Subject Area Geotechnics, Hydraulic Engineering
Term since 2023
Project identifier Deutsche Forschungsgemeinschaft (DFG) - Project number 516859143
 
A deeper understanding of the contact surface between a structure or tool and the surrounding soil is fundamental for many geotechnical applications. Applications range from pile structures, which mobilise their load-bearing capacity via their shaft, to cutter heads of tunnel boring machines, whose advance rate is significantly characterised by the conditions in the interface with the ground. In most geotechnical applications, the Mohr-Coulomb friction law is used to describe the interaction between soil and structural surface. For coarse-grained soils this approach is applicable, but for fine-grained soils the behaviour in the interface is much more complex. Adhesion and stickiness of the material occur and there seem to be forces in the interface that are not only related to friction.

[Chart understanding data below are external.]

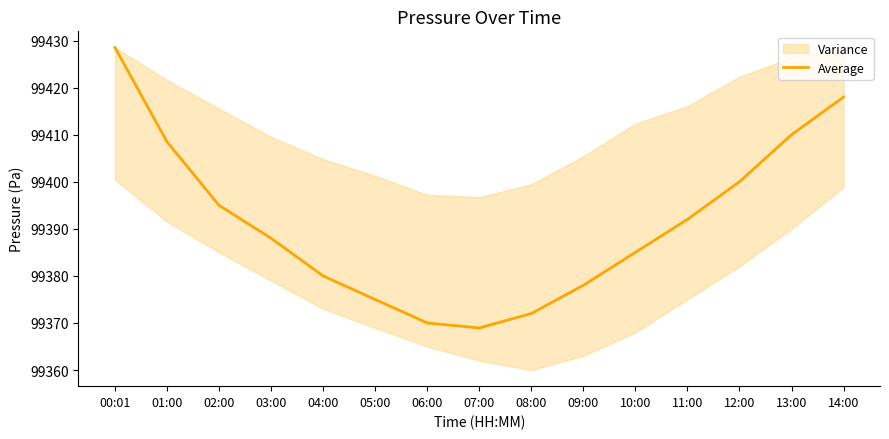

What is the label of the 3rd point from the left?

02:00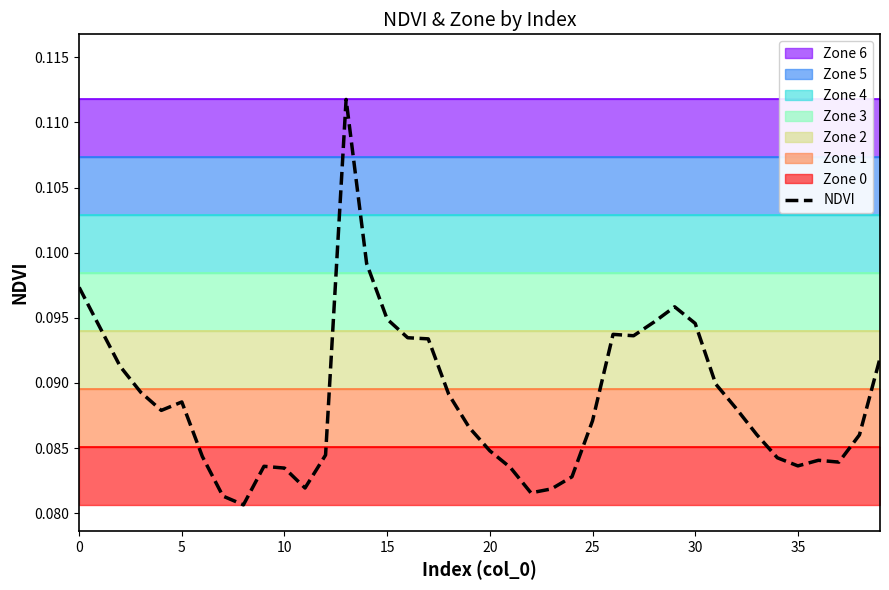

How many interior local valleys (lower than both neighbors) does the data have?

7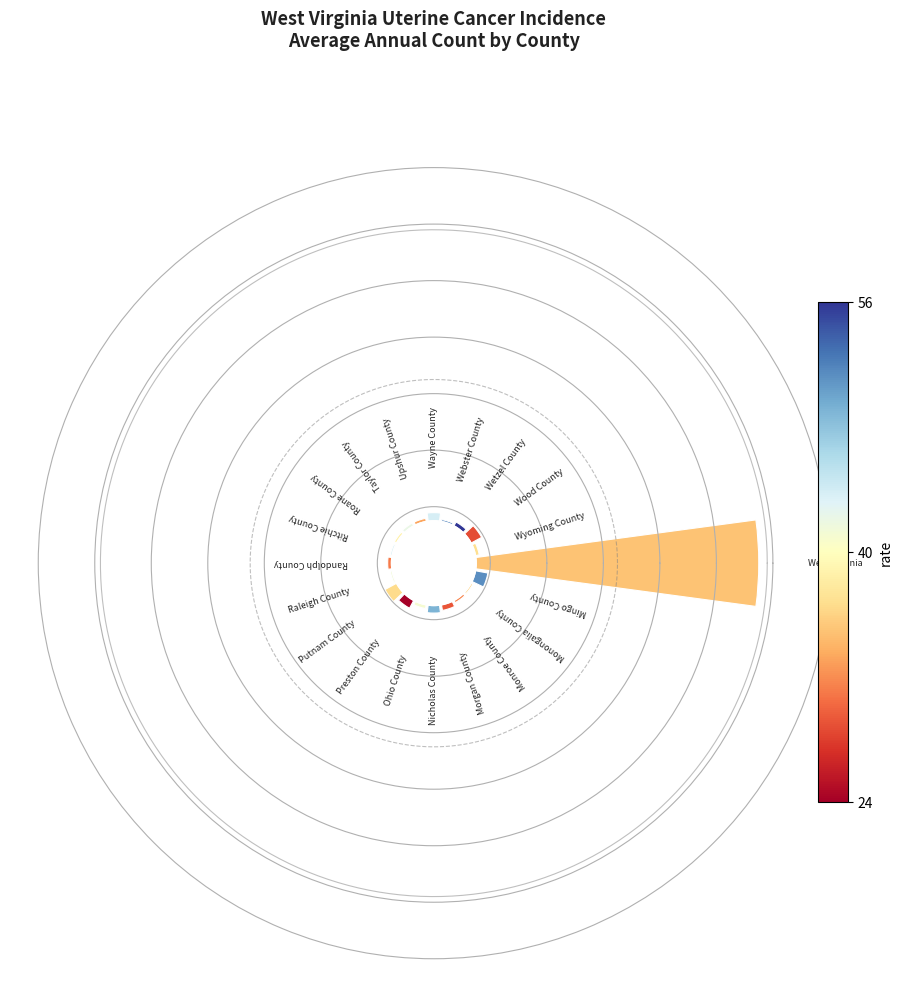

How many slices are in this pie chart?

20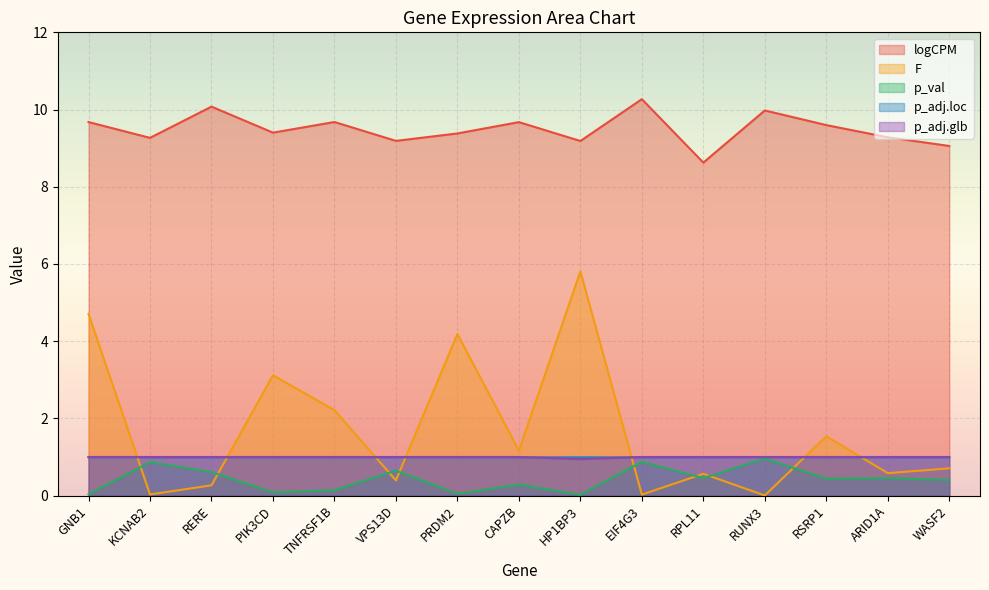

Is it true that logCPM equals 9.6 at RSRP1?

True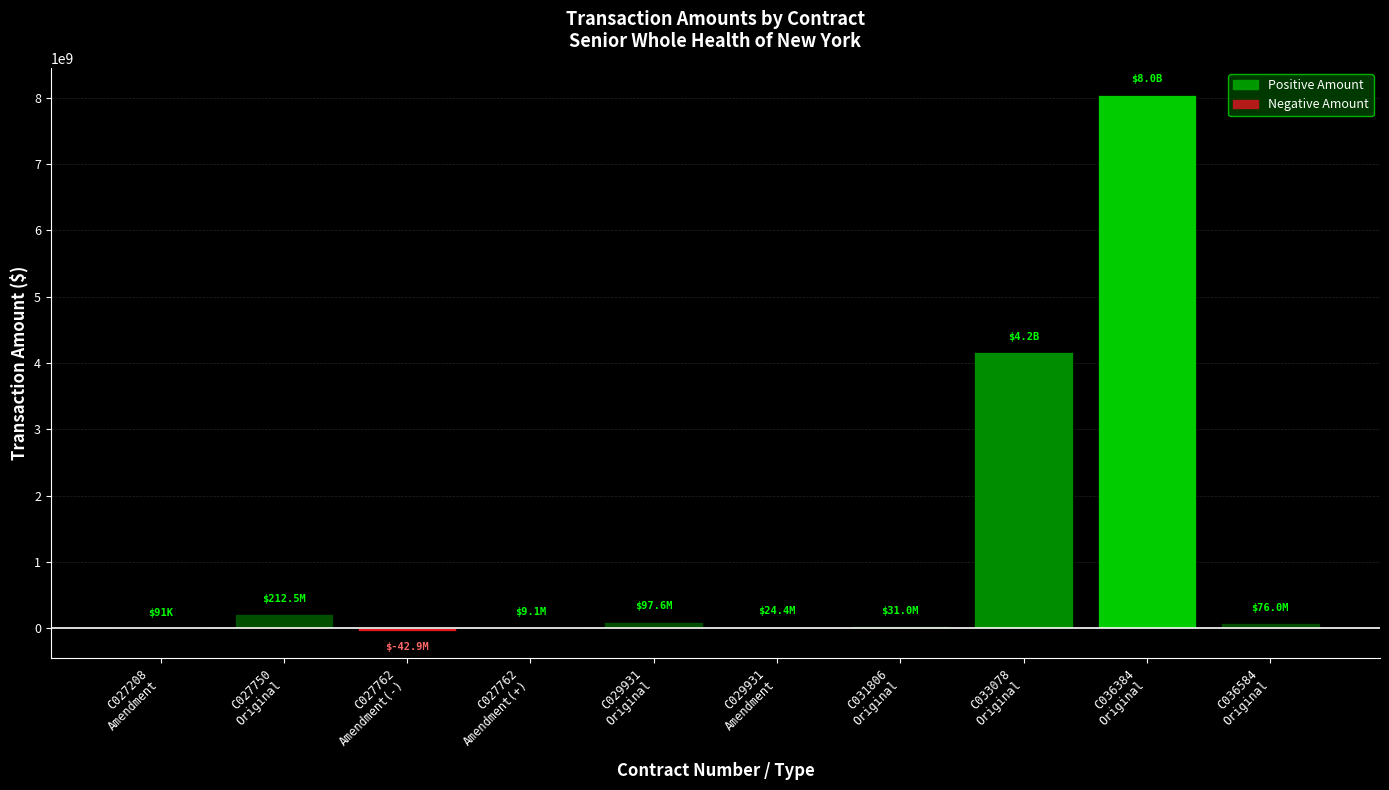

What is the greatest value displayed?

8044015918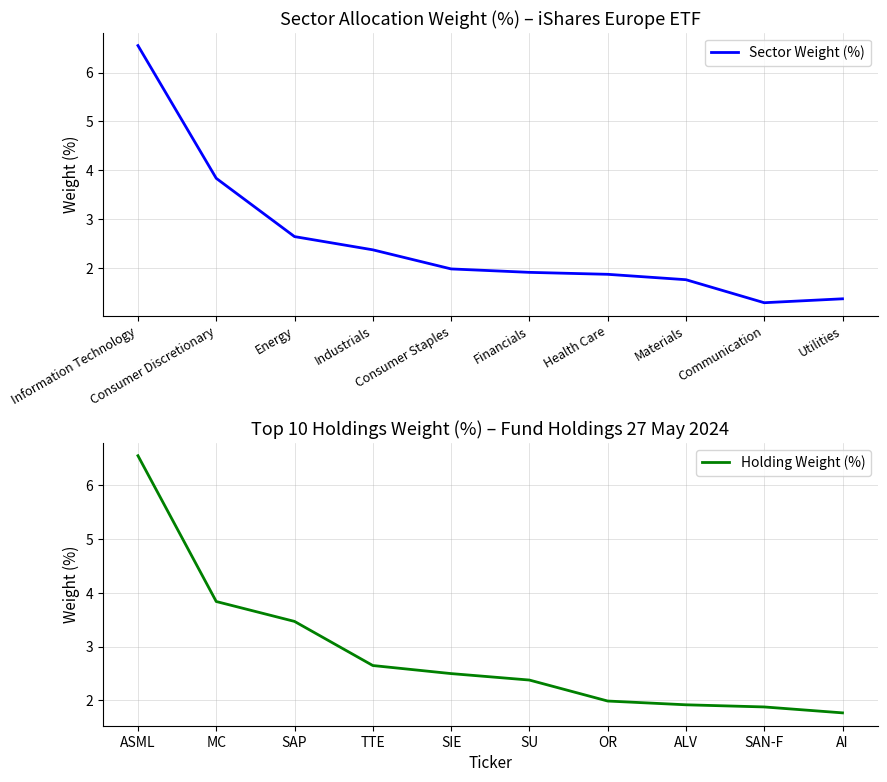

At which label does Holding Weight (%) reach its peak?

ASML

To date, there is no satisfactory model that can fully represent the behaviour between a steel surface and a fine-grained soil. One of the aims of the present research project is to create an experimental database that allows models of the interfacial behaviour between fine-grained soils and steel to be derived. This is based on an extensive experimental programme with specialised experimental techniques and controlled sample preparation. Based on the findings, numerical modelling approaches for the interface will be developed. The developed models can be applied in many geotechnical problems, such as tensile piles in fine-grained soils as well as adhesion phenomena occurring in mechanised tunnelling. The consideration of adhesion can lead to a more economical design and the possibility to simulate adhesion could enable a better prediction of tool clogging as a function of soil properties.